I have always been primarily interested in the psychological aspects of poker. I like studying people, figuring out their personal strategies and tendencies, and trying to use that knowledge to my advantage. I love calling a big bluff, betting someone off a hand when I sense weakness, and reading the psychological ebb and flow of individual players and the game as a whole. I think poker is a tremendously deep game; the more I have studied it, the more psychological complexity I find.

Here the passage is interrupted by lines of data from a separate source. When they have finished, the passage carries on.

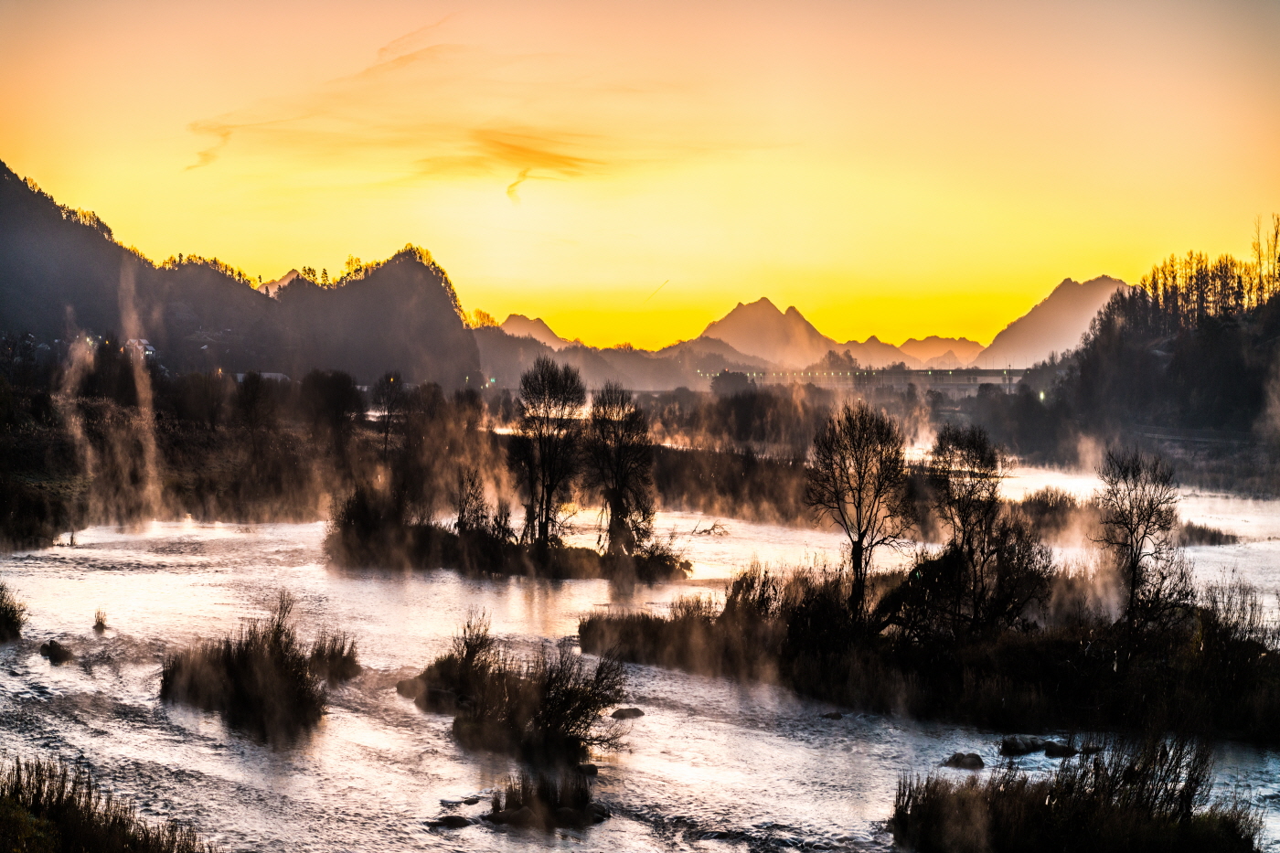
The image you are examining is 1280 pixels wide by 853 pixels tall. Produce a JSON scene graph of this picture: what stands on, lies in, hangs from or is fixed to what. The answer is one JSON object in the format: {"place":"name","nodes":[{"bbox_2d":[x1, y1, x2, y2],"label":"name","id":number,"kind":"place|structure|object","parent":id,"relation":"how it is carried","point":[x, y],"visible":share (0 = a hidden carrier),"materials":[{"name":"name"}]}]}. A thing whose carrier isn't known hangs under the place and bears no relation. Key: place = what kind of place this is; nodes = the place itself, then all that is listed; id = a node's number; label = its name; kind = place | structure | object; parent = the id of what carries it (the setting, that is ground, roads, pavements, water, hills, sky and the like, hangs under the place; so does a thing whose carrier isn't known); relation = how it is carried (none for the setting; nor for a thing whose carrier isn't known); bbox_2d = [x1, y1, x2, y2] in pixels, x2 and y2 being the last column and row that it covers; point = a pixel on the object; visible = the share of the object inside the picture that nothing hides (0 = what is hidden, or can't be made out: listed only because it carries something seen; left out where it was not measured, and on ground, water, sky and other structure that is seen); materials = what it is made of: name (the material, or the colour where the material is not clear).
{"place":"outdoors","nodes":[
{"label":"outdoors","id":0,"kind":"place"},
{"bbox_2d":[0,757,211,852],"label":"grass","id":1,"kind":"structure","parent":0,"point":[136,839],"visible":0.98,"materials":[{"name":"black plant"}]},
{"bbox_2d":[123,336,157,359],"label":"house","id":2,"kind":"structure","parent":0,"point":[144,342],"materials":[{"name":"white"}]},
{"bbox_2d":[0,384,393,550],"label":"riverbank","id":3,"kind":"structure","parent":0,"point":[33,453],"materials":[{"name":"brown plant"}]},
{"bbox_2d":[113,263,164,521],"label":"mist","id":4,"kind":"structure","parent":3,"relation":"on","point":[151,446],"materials":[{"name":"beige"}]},
{"bbox_2d":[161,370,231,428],"label":"tree","id":5,"kind":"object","parent":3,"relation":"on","point":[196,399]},
{"bbox_2d":[232,371,278,459],"label":"tree","id":6,"kind":"object","parent":3,"relation":"on","point":[251,394],"visible":0.99,"materials":[{"name":"brown plant"}]},
{"bbox_2d":[298,368,364,452],"label":"tree","id":7,"kind":"object","parent":3,"relation":"on","point":[336,404],"visible":0.97,"materials":[{"name":"plant"}]},
{"bbox_2d":[369,372,410,450],"label":"tree","id":8,"kind":"object","parent":3,"relation":"on","point":[384,394],"visible":0.95,"materials":[{"name":"plant"}]},
{"bbox_2d":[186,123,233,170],"label":"cloud","id":9,"kind":"structure","parent":0,"point":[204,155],"materials":[{"name":"orange"}]},
{"bbox_2d":[0,160,479,389],"label":"mountain","id":10,"kind":"structure","parent":0,"point":[149,332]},
{"bbox_2d":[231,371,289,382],"label":"building","id":11,"kind":"structure","parent":0,"point":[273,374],"materials":[{"name":"white"}]},
{"bbox_2d":[256,267,302,296],"label":"mountain peak","id":12,"kind":"structure","parent":0,"point":[292,277],"materials":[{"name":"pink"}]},
{"bbox_2d":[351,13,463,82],"label":"cloud","id":13,"kind":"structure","parent":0,"point":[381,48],"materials":[{"name":"orange"}]},
{"bbox_2d":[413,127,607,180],"label":"cloud","id":14,"kind":"structure","parent":0,"point":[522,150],"materials":[{"name":"orange"}]},
{"bbox_2d":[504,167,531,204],"label":"cloud","id":15,"kind":"structure","parent":0,"point":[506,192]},
{"bbox_2d":[496,313,579,350],"label":"mountain","id":16,"kind":"structure","parent":0,"point":[515,319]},
{"bbox_2d":[470,321,778,392],"label":"hill","id":17,"kind":"structure","parent":0,"point":[486,351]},
{"bbox_2d":[0,0,1279,351],"label":"sky","id":18,"kind":"structure","parent":0,"point":[336,235],"materials":[{"name":"orange"}]},
{"bbox_2d":[643,278,671,302],"label":"contrail","id":19,"kind":"object","parent":18,"relation":"in","point":[667,282],"visible":0.9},
{"bbox_2d":[0,443,1279,852],"label":"river","id":20,"kind":"structure","parent":0,"point":[1223,555],"materials":[{"name":"liquid"}]},
{"bbox_2d":[0,581,26,641],"label":"shrub","id":21,"kind":"object","parent":20,"relation":"in","point":[5,613],"visible":0.99,"materials":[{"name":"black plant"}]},
{"bbox_2d":[38,639,74,663],"label":"rock","id":22,"kind":"object","parent":20,"relation":"in","point":[51,647],"visible":0.87,"materials":[{"name":"black stone"}]},
{"bbox_2d":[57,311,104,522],"label":"mist","id":23,"kind":"structure","parent":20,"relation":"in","point":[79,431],"materials":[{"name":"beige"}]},
{"bbox_2d":[91,608,109,631],"label":"grass tuft","id":24,"kind":"object","parent":20,"relation":"in","point":[101,625],"visible":0.91,"materials":[{"name":"brown plant"}]},
{"bbox_2d":[160,593,345,742],"label":"reed clump","id":25,"kind":"object","parent":20,"relation":"in","point":[266,675],"visible":0.95,"materials":[{"name":"brown plant"}]},
{"bbox_2d":[307,632,361,684],"label":"shrub","id":26,"kind":"object","parent":20,"relation":"in","point":[351,662],"visible":0.76,"materials":[{"name":"plant"}]},
{"bbox_2d":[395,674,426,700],"label":"rock","id":27,"kind":"object","parent":20,"relation":"in","point":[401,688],"visible":0.64,"materials":[{"name":"grey stone"}]},
{"bbox_2d":[429,813,474,828],"label":"rock","id":28,"kind":"object","parent":20,"relation":"in","point":[456,819],"visible":0.92,"materials":[{"name":"stone"}]},
{"bbox_2d":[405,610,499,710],"label":"shrub","id":29,"kind":"object","parent":20,"relation":"in","point":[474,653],"visible":0.78,"materials":[{"name":"plant"}]},
{"bbox_2d":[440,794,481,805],"label":"rock","id":30,"kind":"object","parent":20,"relation":"in","point":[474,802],"visible":0.92,"materials":[{"name":"grey stone"}]},
{"bbox_2d":[325,514,691,580],"label":"island","id":31,"kind":"structure","parent":20,"relation":"in","point":[444,565],"materials":[{"name":"brown plant"}]},
{"bbox_2d":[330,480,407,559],"label":"shrub","id":32,"kind":"object","parent":31,"relation":"on","point":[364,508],"visible":0.86,"materials":[{"name":"plant"}]},
{"bbox_2d":[451,466,490,533],"label":"shrub","id":33,"kind":"object","parent":31,"relation":"on","point":[462,513],"visible":0.84,"materials":[{"name":"brown plant"}]},
{"bbox_2d":[509,355,585,543],"label":"bare tree","id":34,"kind":"object","parent":31,"relation":"on","point":[542,498],"visible":0.99,"materials":[{"name":"brown plant"}]},
{"bbox_2d":[581,381,657,555],"label":"tree","id":35,"kind":"object","parent":31,"relation":"on","point":[614,496],"visible":0.99,"materials":[{"name":"brown plant"}]},
{"bbox_2d":[416,614,634,767],"label":"shrub","id":36,"kind":"object","parent":20,"relation":"in","point":[542,724],"visible":0.95,"materials":[{"name":"plant"}]},
{"bbox_2d":[485,768,607,829],"label":"grass clump","id":37,"kind":"object","parent":20,"relation":"in","point":[506,796],"visible":0.91,"materials":[{"name":"brown plant"}]},
{"bbox_2d":[609,706,645,718],"label":"rock","id":38,"kind":"object","parent":20,"relation":"in","point":[632,712],"visible":0.94,"materials":[{"name":"grey stone"}]},
{"bbox_2d":[688,519,729,536],"label":"driftwood","id":39,"kind":"object","parent":20,"relation":"in","point":[715,526],"visible":0.89,"materials":[{"name":"brown wood"}]},
{"bbox_2d":[821,710,843,719],"label":"rock","id":40,"kind":"object","parent":20,"relation":"in","point":[837,715],"visible":0.92,"materials":[{"name":"stone"}]},
{"bbox_2d":[942,751,985,769],"label":"rock","id":41,"kind":"object","parent":20,"relation":"in","point":[957,762],"visible":0.97,"materials":[{"name":"stone"}]},
{"bbox_2d":[997,735,1074,757],"label":"rock","id":42,"kind":"object","parent":20,"relation":"in","point":[1030,741],"visible":0.97,"materials":[{"name":"black stone"}]},
{"bbox_2d":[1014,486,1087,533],"label":"shrub","id":43,"kind":"object","parent":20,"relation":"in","point":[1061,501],"visible":0.59,"materials":[{"name":"plant"}]},
{"bbox_2d":[1042,740,1077,757],"label":"rock","id":44,"kind":"object","parent":20,"relation":"in","point":[1050,752],"visible":0.87,"materials":[{"name":"black stone"}]},
{"bbox_2d":[888,736,1262,852],"label":"reed clump","id":45,"kind":"object","parent":20,"relation":"in","point":[986,814],"visible":0.97,"materials":[{"name":"brown plant"}]},
{"bbox_2d":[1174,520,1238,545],"label":"grass islet","id":46,"kind":"object","parent":20,"relation":"in","point":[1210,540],"visible":0.45,"materials":[{"name":"brown plant"}]},
{"bbox_2d":[697,297,844,369],"label":"mountain","id":47,"kind":"structure","parent":0,"point":[740,316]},
{"bbox_2d":[697,366,1030,395],"label":"bridge","id":48,"kind":"structure","parent":0,"point":[960,378],"materials":[{"name":"concrete"}]},
{"bbox_2d":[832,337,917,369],"label":"mountain","id":49,"kind":"structure","parent":0,"point":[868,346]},
{"bbox_2d":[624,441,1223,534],"label":"far riverbank","id":50,"kind":"structure","parent":0,"point":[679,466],"materials":[{"name":"brown plant"}]},
{"bbox_2d":[586,560,1279,746],"label":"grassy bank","id":51,"kind":"structure","parent":0,"point":[586,647],"materials":[{"name":"brown plant"}]},
{"bbox_2d":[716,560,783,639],"label":"shrub","id":52,"kind":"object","parent":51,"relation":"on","point":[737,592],"visible":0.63,"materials":[{"name":"black plant"}]},
{"bbox_2d":[800,399,914,619],"label":"bare tree","id":53,"kind":"object","parent":51,"relation":"on","point":[860,543],"visible":1,"materials":[{"name":"brown plant"}]},
{"bbox_2d":[921,424,1052,635],"label":"bare tree","id":54,"kind":"object","parent":51,"relation":"on","point":[980,458],"visible":0.99,"materials":[{"name":"brown plant"}]},
{"bbox_2d":[1093,447,1190,636],"label":"bare tree","id":55,"kind":"object","parent":51,"relation":"on","point":[1133,578],"visible":0.99,"materials":[{"name":"brown plant"}]},
{"bbox_2d":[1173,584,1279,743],"label":"shrub","id":56,"kind":"object","parent":51,"relation":"on","point":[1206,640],"visible":0.89,"materials":[{"name":"black plant"}]},
{"bbox_2d":[890,334,982,369],"label":"mountain","id":57,"kind":"structure","parent":0,"point":[935,339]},
{"bbox_2d":[977,275,1133,368],"label":"mountain","id":58,"kind":"structure","parent":0,"point":[997,344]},
{"bbox_2d":[1003,243,1279,490],"label":"wooded hillside","id":59,"kind":"structure","parent":0,"point":[1278,329],"materials":[{"name":"black plant"}]},
{"bbox_2d":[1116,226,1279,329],"label":"tree","id":60,"kind":"object","parent":59,"relation":"on","point":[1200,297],"visible":0.67,"materials":[{"name":"brown wood"}]},
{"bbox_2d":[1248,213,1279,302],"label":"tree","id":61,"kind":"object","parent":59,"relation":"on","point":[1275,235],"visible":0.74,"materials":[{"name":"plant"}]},
{"bbox_2d":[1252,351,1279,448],"label":"mist","id":62,"kind":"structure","parent":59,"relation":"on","point":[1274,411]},
{"label":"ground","id":63,"kind":"structure","parent":0},
{"bbox_2d":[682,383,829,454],"label":"tree line","id":64,"kind":"object","parent":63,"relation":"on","point":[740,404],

I used to play poker for a living. Now I just use it as a supplemental source of income. Several factors went into my decision to stop playing professionally. The most important one was related to anxiety/stress; I realized that I basically was not mentally cut out for the life I was trying to lead. I’ve come to believe that some people are just better-equipped for the cumulative stresses of professional poker playing. Better-equipped than I am, for sure. Just as I believe that the psychological aspects of the game are under-rated by most players, I also believe that a proper psychological mindset is key to being a high-stakes winner. (I’m still undecided if the proper mindset is always inherent or can be learned.)

This blog is focused on poker tells, but don’t take this to mean that I think tells are the most important thing in the game. I don’t. They’re a very small part of the game. But I do believe that the importance of tells is vastly under-rated by even a lot of experienced players. And I think that being good at reading tells is one of those things that can make a very good player a fantastic player.

I don’t believe this subject is well-addressed by the mostly-inferior books on poker tells and poker psychology out there. In my opinion, Mike Caro’s book from 30 years ago is still the best book out there on the subject, which is not saying a lot. There have been several other misleading, badly-written, and just plain stupid books put out over the years, mostly by people who are not poker players, or who do not play significant stakes.

This is all very strange to me. I know there are plenty of players like myself who use tells on a regular basis to get an edge on the competition. And there are plenty of superior players who know more about this subject than I do. I don’t pretend to be a guru on poker tells. The things I know are common tricks of the trade to many professional poker players. But nobody’s writing about it. I don’t know why; it might really be due to the fact that most good live players are having too much fun taking people’s money to sit down and write about these things. (And if it wasn’t for my complex, love-hate relationship with poker, I’d probably be doing a lot more playing and a lot less writing.)